--- WHAT IS EXPECTED ---
Count the lines in the listing that contain the string "qCreatedBy", and reply with that number alone.

--- DATASET EXCERPTS ---
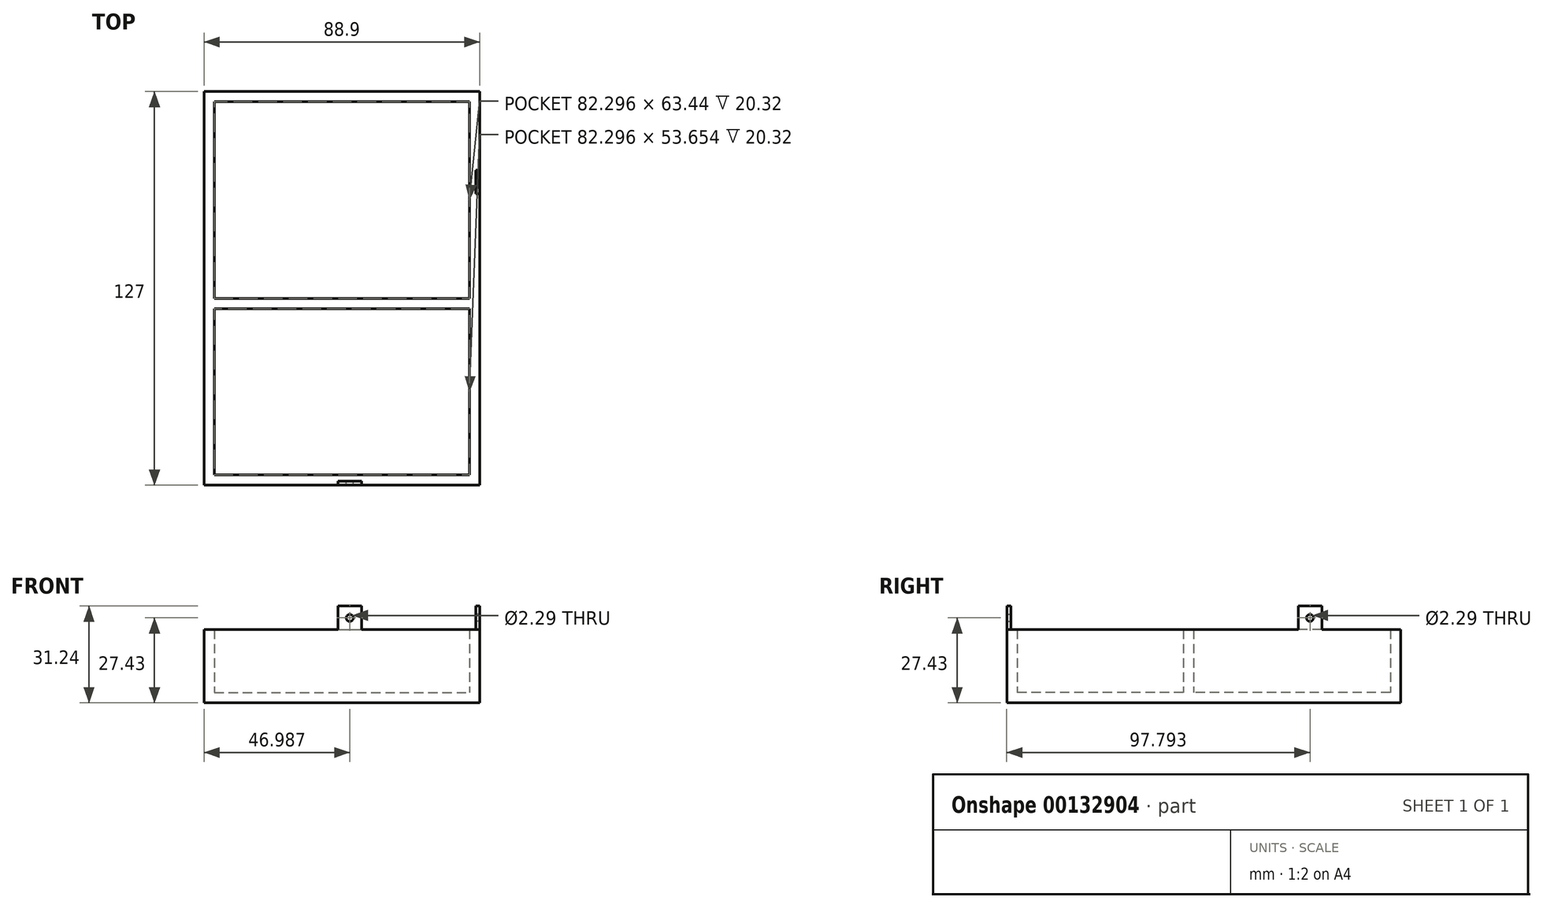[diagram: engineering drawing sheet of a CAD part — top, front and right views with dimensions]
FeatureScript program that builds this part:
annotation { "Feature Type Name" : "Feature", "Feature Type Description" : "" }
export const myFeature = defineFeature(function(context is Context, id is Id, definition is map)
    precondition{}
    {
        {
            var Q0;
            Q0=qCreatedBy(makeId("Top.planeOp"),FACE);
            var sketch = newSketch(context, id + "F0", { "sketchPlane" : qUnion([Q0])});
            skLineSegment(sketch, "E0.bottom", {"start": v(-62.17, 63.1) * mm, "end": v(26.73, 63.1) * mm});
            skLineSegment(sketch, "E0.top", {"start": v(-62.17, -63.9) * mm, "end": v(26.73, -63.9) * mm});
            skLineSegment(sketch, "E0.left", {"start": v(-62.17, 63.1) * mm, "end": v(-62.17, -63.9) * mm});
            skLineSegment(sketch, "E0.right", {"start": v(26.73, 63.1) * mm, "end": v(26.73, -63.9) * mm});
            skLineSegment(sketch, "E1.bottom", {"start": v(-58.87, 59.8) * mm, "end": v(23.43, 59.8) * mm});
            skLineSegment(sketch, "E1.top", {"start": v(-58.87, -3.64) * mm, "end": v(23.43, -3.64) * mm});
            skLineSegment(sketch, "E1.left", {"start": v(-58.87, 59.8) * mm, "end": v(-58.87, -3.64) * mm});
            skLineSegment(sketch, "E1.right", {"start": v(23.43, 59.8) * mm, "end": v(23.43, -3.64) * mm});
            skLineSegment(sketch, "E2.bottom", {"start": v(-58.87, -6.94) * mm, "end": v(23.43, -6.94) * mm});
            skLineSegment(sketch, "E2.top", {"start": v(-58.87, -60.6) * mm, "end": v(23.43, -60.6) * mm});
            skLineSegment(sketch, "E2.left", {"start": v(-58.87, -6.94) * mm, "end": v(-58.87, -60.6) * mm});
            skLineSegment(sketch, "E2.right", {"start": v(23.43, -6.94) * mm, "end": v(23.43, -60.6) * mm});
            skSolve(sketch);
        }
        {
            var Q0;
            Q0 = qSketchRegion(id + "F0", true);
            extrude(context, id + "F1", {"entities" : qUnion([Q0]), "depth" : 20.32 * mm});
        }
        {
            var Q0;
            Q0=makeQuery(id+"F0.imprint","IMPRINT",FACE,{"disambiguationData":[TD([[makeQuery(id+"F0.imprint","IMPRINT",EDGE,{"derivedFrom":sQuery(id+"F0.wireOp",EDGE,"E0.bottom")}),-1.0]])]});
            var Q1;
            Q1=makeQuery(id+"F0.imprint","IMPRINT",FACE,{"disambiguationData":[TD([[makeQuery(id+"F0.imprint","IMPRINT",EDGE,{"derivedFrom":sQuery(id+"F0.wireOp",EDGE,"E1.bottom")}),-1.0]])]});
            var Q2;
            Q2=makeQuery(id+"F0.imprint","IMPRINT",FACE,{"disambiguationData":[TD([[makeQuery(id+"F0.imprint","IMPRINT",EDGE,{"derivedFrom":sQuery(id+"F0.wireOp",EDGE,"E2.bottom")}),-1.0]])]});
            extrude(context, id + "F2", {"entities" : qUnion([Q0, Q1, Q2]), "operationType" : NewBodyOperationType.ADD, "oppositeDirection" : true, "depth" : 3.3 * mm});
        }
        {
            var Q0;
            Q0=makeQuery(id+"F1.opExtrude","CAP_FACE",FACE,{"disambiguationData":[OSD([sQuery(id+"F0.wireOp",EDGE,"E0.bottom"),sQuery(id+"F0.wireOp",EDGE,"E0.top"),sQuery(id+"F0.wireOp",EDGE,"E0.left"),sQuery(id+"F0.wireOp",EDGE,"E0.right"),sQuery(id+"F0.wireOp",EDGE,"E1.bottom"),sQuery(id+"F0.wireOp",EDGE,"E1.top"),sQuery(id+"F0.wireOp",EDGE,"E1.left"),sQuery(id+"F0.wireOp",EDGE,"E1.right"),sQuery(id+"F0.wireOp",EDGE,"E2.bottom"),sQuery(id+"F0.wireOp",EDGE,"E2.top"),sQuery(id+"F0.wireOp",EDGE,"E2.left"),sQuery(id+"F0.wireOp",EDGE,"E2.right")])],"isStart":false});
            var sketch = newSketch(context, id + "F3", { "sketchPlane" : qUnion([Q0])});
            skLineSegment(sketch, "E3.bottom", {"start": v(26.73, 37.7) * mm, "end": v(25.46, 37.7) * mm});
            skLineSegment(sketch, "E3.top", {"start": v(26.73, 30.08) * mm, "end": v(25.46, 30.08) * mm});
            skLineSegment(sketch, "E3.left", {"start": v(26.73, 37.7) * mm, "end": v(26.73, 30.08) * mm});
            skLineSegment(sketch, "E3.right", {"start": v(25.46, 37.7) * mm, "end": v(25.46, 30.08) * mm});
            skLineSegment(sketch, "E4.bottom", {"start": v(-11.37, -63.9) * mm, "end": v(-19, -63.9) * mm});
            skLineSegment(sketch, "E4.top", {"start": v(-11.37, -62.63) * mm, "end": v(-19, -62.63) * mm});
            skLineSegment(sketch, "E4.left", {"start": v(-11.37, -63.9) * mm, "end": v(-11.37, -62.63) * mm});
            skLineSegment(sketch, "E4.right", {"start": v(-19, -63.9) * mm, "end": v(-19, -62.63) * mm});
            skSolve(sketch);
        }
        {
            var Q0;
            Q0 = qSketchRegion(id + "F3", true);
            extrude(context, id + "F4", {"entities" : qUnion([Q0]), "operationType" : NewBodyOperationType.ADD, "depth" : 7.62 * mm});
        }
        {
            var Q0;
            Q0=makeQuery(id+"F4.opExtrude","SWEPT_FACE",FACE,{"disambiguationData":[OSD([sQuery(id+"F3.wireOp",EDGE,"E4.top")])]});
            var sketch = newSketch(context, id + "F5", { "sketchPlane" : qUnion([Q0])});
            skCircle(sketch, "E5", {"center": v(15.18, 24.13) * mm, "radius": 1.14 * mm});
            skSolve(sketch);
        }
        {
            var Q0;
            Q0 = qSketchRegion(id + "F5", true);
            extrude(context, id + "F6", {"entities" : qUnion([Q0]), "operationType" : NewBodyOperationType.REMOVE, "endBound" : BoundingType.THROUGH_ALL, "oppositeDirection" : true, "depth" : 25.4 * mm});
        }
        {
            var Q0;
            Q0=makeQuery(id+"F4.opExtrude","SWEPT_FACE",FACE,{"disambiguationData":[OSD([sQuery(id+"F3.wireOp",EDGE,"E3.right")])]});
            var sketch = newSketch(context, id + "F7", { "sketchPlane" : qUnion([Q0])});
            skCircle(sketch, "E6", {"center": v(-33.9, 24.13) * mm, "radius": 1.14 * mm});
            skSolve(sketch);
        }
        {
            var Q0;
            Q0 = qSketchRegion(id + "F7", true);
            extrude(context, id + "F8", {"entities" : qUnion([Q0]), "operationType" : NewBodyOperationType.REMOVE, "endBound" : BoundingType.THROUGH_ALL, "oppositeDirection" : true, "depth" : 25.4 * mm});
        }
    });
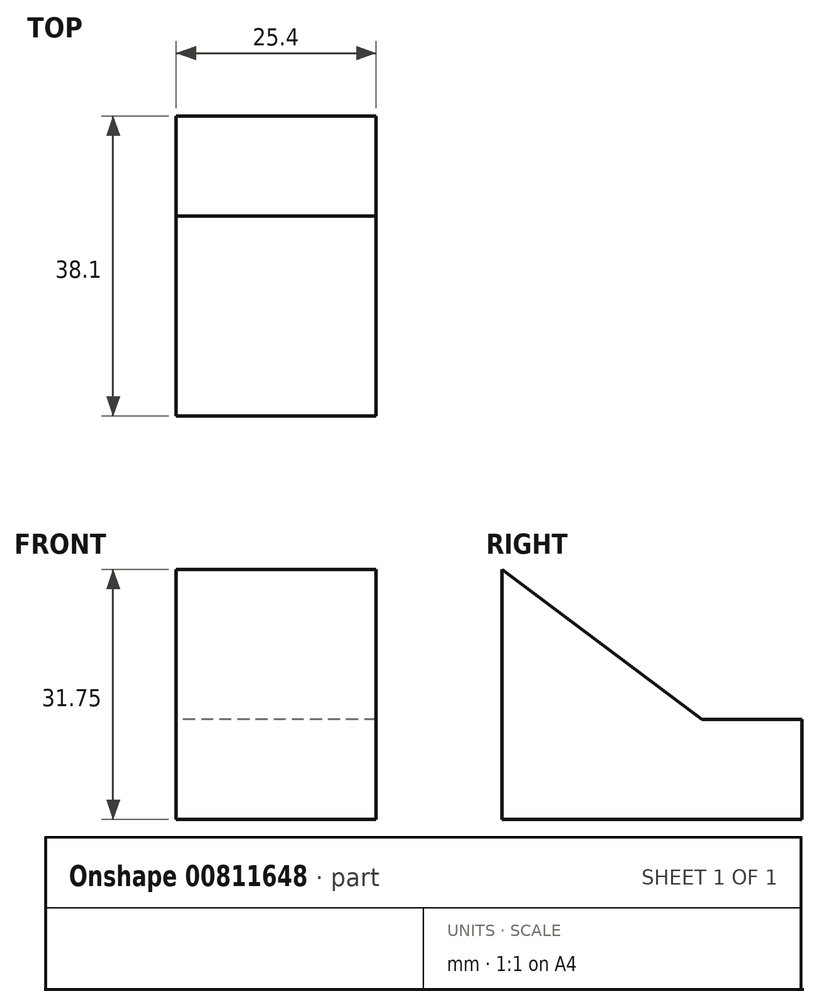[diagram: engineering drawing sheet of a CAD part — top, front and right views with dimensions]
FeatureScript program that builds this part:
annotation { "Feature Type Name" : "Feature", "Feature Type Description" : "" }
export const myFeature = defineFeature(function(context is Context, id is Id, definition is map)
    precondition{}
    {
        {
            var Q0;
            Q0=qCreatedBy(makeId("Right.planeOp"),FACE);
            var sketch = newSketch(context, id + "F0", { "sketchPlane" : qUnion([Q0])});
            skLineSegment(sketch, "E0", {"start": v(-12.56, -10.58) * mm, "end": v(-12.56, -42.33) * mm});
            skLineSegment(sketch, "E1", {"start": v(-12.56, -42.33) * mm, "end": v(25.54, -42.33) * mm});
            skLineSegment(sketch, "E2", {"start": v(25.54, -42.33) * mm, "end": v(25.54, -29.63) * mm});
            skLineSegment(sketch, "E3", {"start": v(25.54, -29.63) * mm, "end": v(12.84, -29.63) * mm});
            skLineSegment(sketch, "E4", {"start": v(12.84, -29.63) * mm, "end": v(-12.56, -10.58) * mm});
            skSolve(sketch);
        }
        {
            var Q0;
            Q0=makeQuery(id+"F0.imprint","IMPRINT",FACE,{"disambiguationData":[TD([[makeQuery(id+"F0.imprint","IMPRINT",EDGE,{"derivedFrom":sQuery(id+"F0.wireOp",EDGE,"E0")}),1.0]])]});
            extrude(context, id + "F1", {"entities" : qUnion([Q0]), "depth" : 25.4 * mm, "offsetDistance" : 25.4 * mm});
        }
    });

--- RESULT OF THIS TASK ---
2